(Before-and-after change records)
+++
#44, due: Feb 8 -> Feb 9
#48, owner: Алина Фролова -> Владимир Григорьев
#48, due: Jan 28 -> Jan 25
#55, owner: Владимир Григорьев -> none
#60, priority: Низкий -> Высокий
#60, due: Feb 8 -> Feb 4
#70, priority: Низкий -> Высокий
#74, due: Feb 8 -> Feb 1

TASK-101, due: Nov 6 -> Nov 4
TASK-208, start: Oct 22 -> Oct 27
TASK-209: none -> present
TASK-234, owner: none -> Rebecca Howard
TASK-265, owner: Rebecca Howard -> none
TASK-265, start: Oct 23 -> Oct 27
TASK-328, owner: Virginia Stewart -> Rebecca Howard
+++
Task statement: Copy the records exactly.

Solution to this task:
#44, due: Feb 8 -> Feb 9
#48, owner: Алина Фролова -> Владимир Григорьев
#48, due: Jan 28 -> Jan 25
#55, owner: Владимир Григорьев -> none
#60, priority: Низкий -> Высокий
#60, due: Feb 8 -> Feb 4
#70, priority: Низкий -> Высокий
#74, due: Feb 8 -> Feb 1

TASK-101, due: Nov 6 -> Nov 4
TASK-208, start: Oct 22 -> Oct 27
TASK-209: none -> present
TASK-234, owner: none -> Rebecca Howard
TASK-265, owner: Rebecca Howard -> none
TASK-265, start: Oct 23 -> Oct 27
TASK-328, owner: Virginia Stewart -> Rebecca Howard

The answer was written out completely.